Task statement — Return the data below in full, matching every line exactly.

Data for this task —
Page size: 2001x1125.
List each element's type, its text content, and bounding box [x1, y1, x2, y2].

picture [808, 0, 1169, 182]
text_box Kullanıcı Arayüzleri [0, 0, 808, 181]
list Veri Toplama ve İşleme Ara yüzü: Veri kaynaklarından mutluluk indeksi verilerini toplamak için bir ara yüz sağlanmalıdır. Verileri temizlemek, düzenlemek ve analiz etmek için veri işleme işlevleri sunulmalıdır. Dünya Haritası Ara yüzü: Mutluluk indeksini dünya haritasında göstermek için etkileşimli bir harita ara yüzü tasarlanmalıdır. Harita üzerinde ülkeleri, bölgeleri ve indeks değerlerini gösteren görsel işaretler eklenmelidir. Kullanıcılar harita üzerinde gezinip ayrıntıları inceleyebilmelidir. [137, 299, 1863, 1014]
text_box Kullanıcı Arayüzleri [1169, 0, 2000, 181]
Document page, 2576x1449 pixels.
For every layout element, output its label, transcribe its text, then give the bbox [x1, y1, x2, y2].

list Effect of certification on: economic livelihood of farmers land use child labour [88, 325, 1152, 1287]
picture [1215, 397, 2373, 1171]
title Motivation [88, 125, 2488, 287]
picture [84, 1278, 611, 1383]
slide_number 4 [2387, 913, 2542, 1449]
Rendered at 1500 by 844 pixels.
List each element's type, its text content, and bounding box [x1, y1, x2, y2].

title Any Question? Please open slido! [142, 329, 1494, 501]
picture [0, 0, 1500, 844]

Answer below —
Page size: 2001x1125.
List each element's type, its text content, and bounding box [x1, y1, x2, y2].

picture [808, 0, 1169, 182]
text_box Kullanıcı Arayüzleri [0, 0, 808, 181]
list Veri Toplama ve İşleme Ara yüzü: Veri kaynaklarından mutluluk indeksi verilerini toplamak için bir ara yüz sağlanmalıdır. Verileri temizlemek, düzenlemek ve analiz etmek için veri işleme işlevleri sunulmalıdır. Dünya Haritası Ara yüzü: Mutluluk indeksini dünya haritasında göstermek için etkileşimli bir harita ara yüzü tasarlanmalıdır. Harita üzerinde ülkeleri, bölgeleri ve indeks değerlerini gösteren görsel işaretler eklenmelidir. Kullanıcılar harita üzerinde gezinip ayrıntıları inceleyebilmelidir. [137, 299, 1863, 1014]
text_box Kullanıcı Arayüzleri [1169, 0, 2000, 181]
Document page, 2576x1449 pixels.
For every layout element, output its label, transcribe its text, then give the bbox [x1, y1, x2, y2].

list Effect of certification on: economic livelihood of farmers land use child labour [88, 325, 1152, 1287]
picture [1215, 397, 2373, 1171]
title Motivation [88, 125, 2488, 287]
picture [84, 1278, 611, 1383]
slide_number 4 [2387, 913, 2542, 1449]
Rendered at 1500 by 844 pixels.
List each element's type, its text content, and bounding box [x1, y1, x2, y2].

title Any Question? Please open slido! [142, 329, 1494, 501]
picture [0, 0, 1500, 844]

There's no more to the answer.